China Eastern flight’s near-disaster is second Airbus A332 incident in a month and 26th this year
EgyptAir aborted take-off in May due to similar hole-in-engine problem. There have been 26 incidents involving same plane model so far this year
The engine trouble that caused a China Eastern Airlines flight to make an emergency landing in Australia on Sunday came after a similar incident involving the same type of Airbus just four weeks ago.
In May, an EgyptAir flight from Cairo to Beijing with 211 people on board aborted its take-off because of similar damage to its engine. It was the same Airbus A330-200 jet airliner – also known as the A332 – with the same Trent 772 engine made by Rolls-Royce, that was involved in the China Eastern incident.
The aircraft was safely brought to a halt and passengers disembarked normally, according to the Aviation Herald website.
Photos of the incident showing a huge hole torn in the engine’s cowling, or cover, are similar to those taken of the China Eastern plane. Egyptian media reports said the aircraft had experienced engine failure.
On Sunday, China Eastern Airlines flight MU736 from Sydney to Shanghai had to make an emergency landing 40 minutes after take-off. The crew shut down the left-side engine and reported the damage.
The crew had reported an engine problem as it was ascending after take-off.
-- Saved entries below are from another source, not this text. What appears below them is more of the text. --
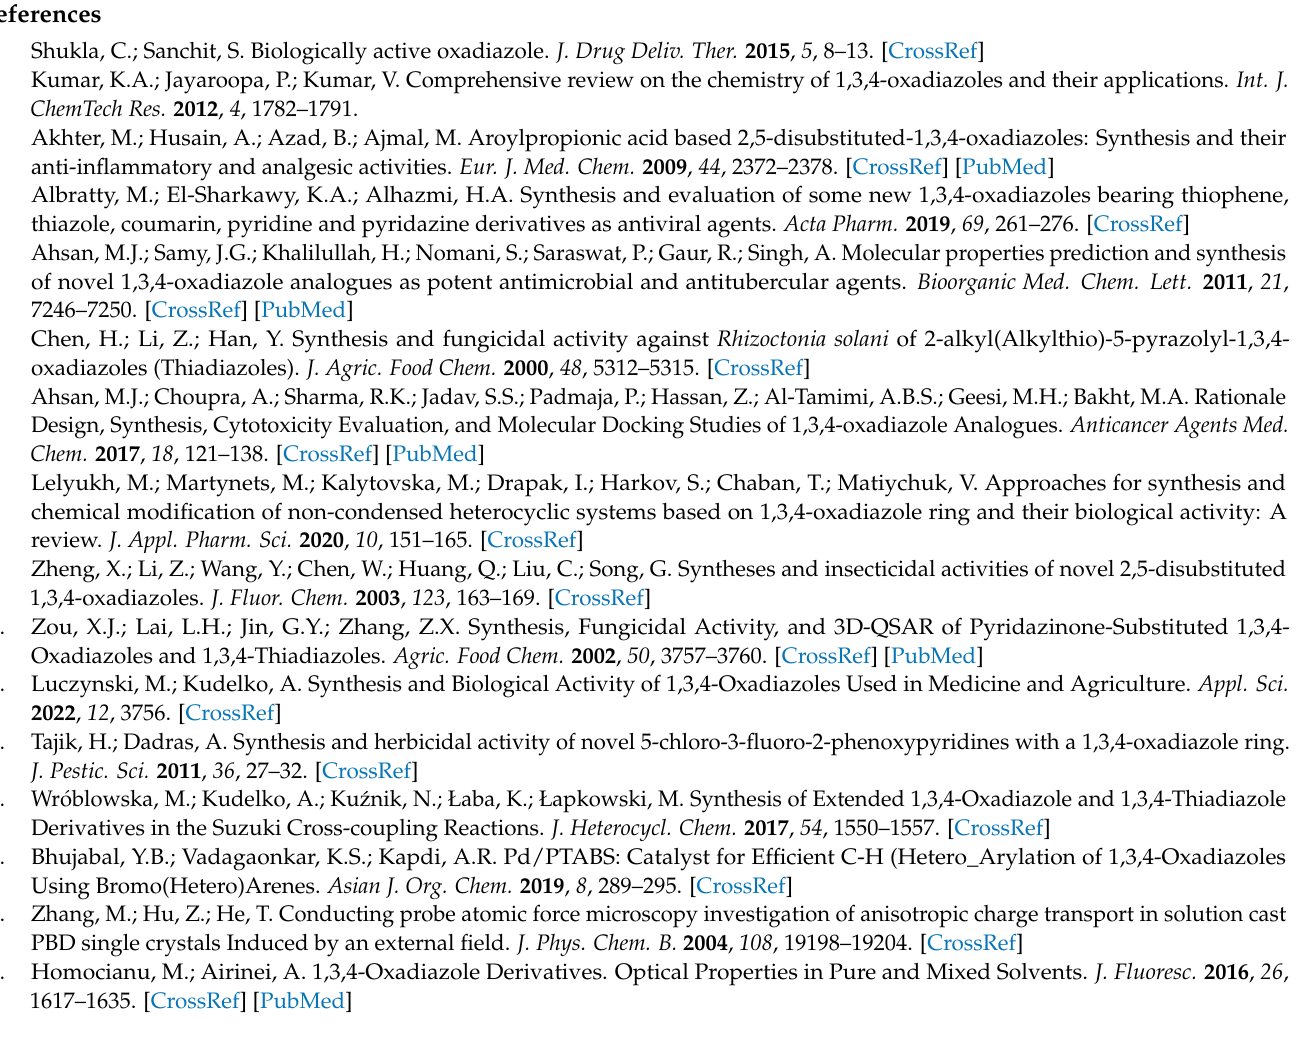
Figure S30: 13 C NMR spectra (100 MHz, CDCl 3 ) of Tetraisopropyl 2,2 (cid:48) ,2 (cid:48)(cid:48) ,2 (cid:48)(cid:48)(cid:48) -(((1,3,4-oxadiazole-2,5- diyl)bis(butane-4,1-diyl))bis(azanetriyl))tetraacetate ( 6e ); Figure S31: 1 H NMR spectra (400 MHz, dmso) of 2,2 (cid:48) ,2 (cid:48)(cid:48) ,2 (cid:48)(cid:48)(cid:48) -(((1,3,4-oxadiazole-2,5-diyl)bis(methylene))bis(azanetriyl))tetraacetic acid ( 7b ); Figure S32: 13 C NMR spectra (400 MHz, dmso) of 2,2 (cid:48) ,2 (cid:48)(cid:48) ,2 (cid:48)(cid:48)(cid:48) -(((1,3,4-oxadiazole-2,5-diyl)bis(methylen- e))bis(azanetriyl))tetraacetic acid ( 7b ); Figure S33: 1 H NMR spectra (100 MHz, dmso) of 2,2 (cid:48) ,2 (cid:48)(cid:48) ,2 (cid:48)(cid:48)(cid:48) - (((1,3,4-oxadiazole-2,5-diyl)bis(propane-3,1-diyl))bis(azanetriyl))tetraacetic acid ( 7d ); Figure S34: 13 C NMR spectra (400 MHz, dmso) of 2,2 (cid:48) ,2 (cid:48)(cid:48) ,2 (cid:48)(cid:48)(cid:48) -(((1,3,4-oxadiazole-2,5-diyl)bis(propane-3,1-diyl))bis(aza- netriyl))tetraacetic acid ( 7d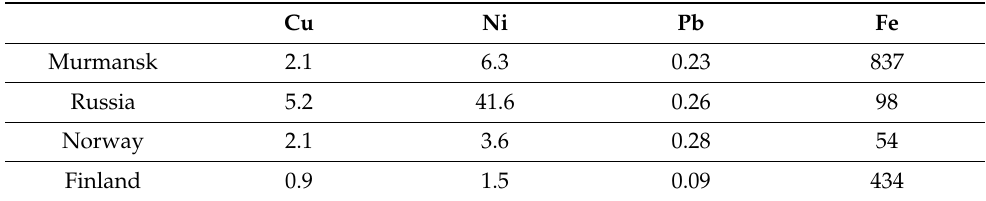
Table 3. The mean contents of microelements in the Murmansk lakes and the neighboring zones of Russia, Norway, and Finland, µ g/L [41].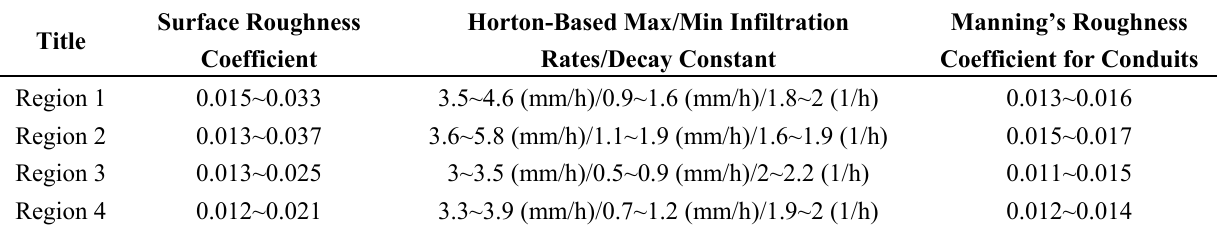
Figure 7. Validation results of SWMM (Jyu-Guang Road). Table 2. Values of the calibrated parameters in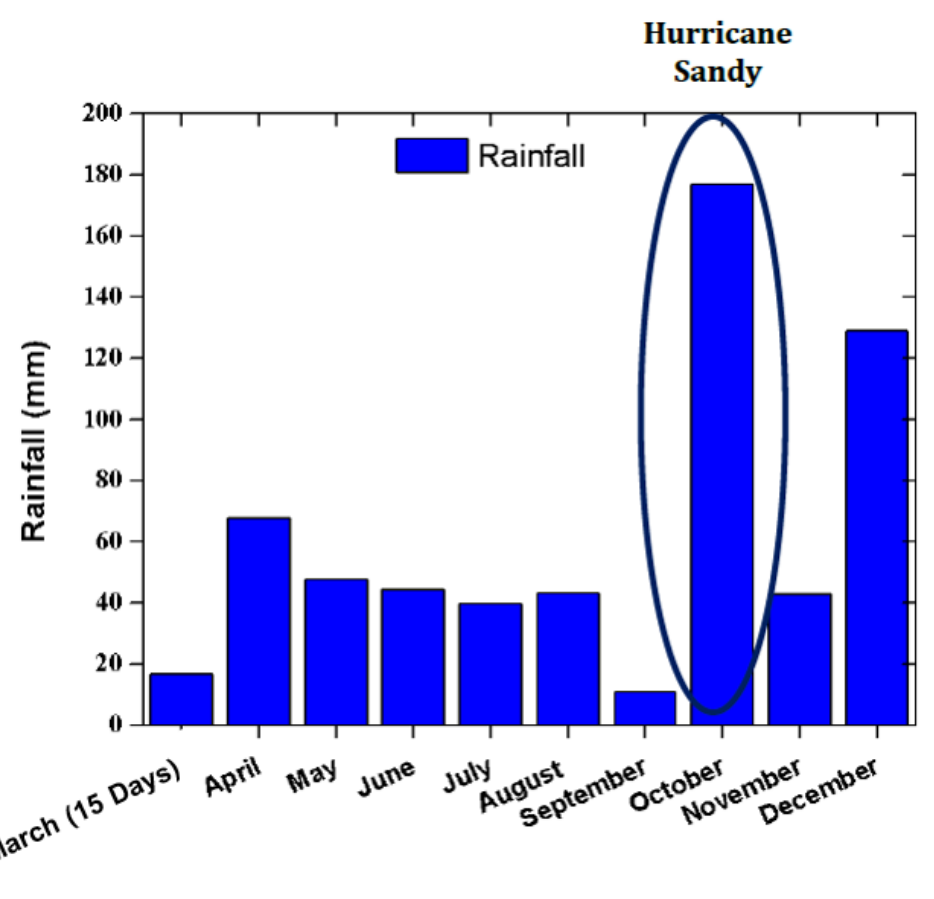
Figure 8. Total rainfall data in the farm.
No one was injured in the incident.
In 2017 alone there have been at least 26 incidents worldwide involving this model of wide-body plane, which can carry up to 335 people – eight of which were engine problems, according to aviation statistics site Aeroinside.com.
Three types of engines are available for the A330-200 – the General Electric CF6, Pratt & Whitney PW4000, and the Rolls-Royce Trent 700 series.
There were 601 of the A332 aircraft in operation worldwide as at May 31, and 38 of the A332F models, according to Airbus.
In China, the A332 is used by China Eastern Airlines, which has 30, Air China has 30, China Southern Airlines has 16, Hainan Airlines 8, and Sichuan Airlines 6.
China Eastern Airlines told the South China Morning Post they were still investigating the cause of the incident and would make a decision on how to proceed once they knew more.
Airbus China said in a statement: “We have been in close contact with the engine manufacturer Rolls-Royce in order to identify the nature of the incident. In the meantime, we will fully support the investigation into the incident.”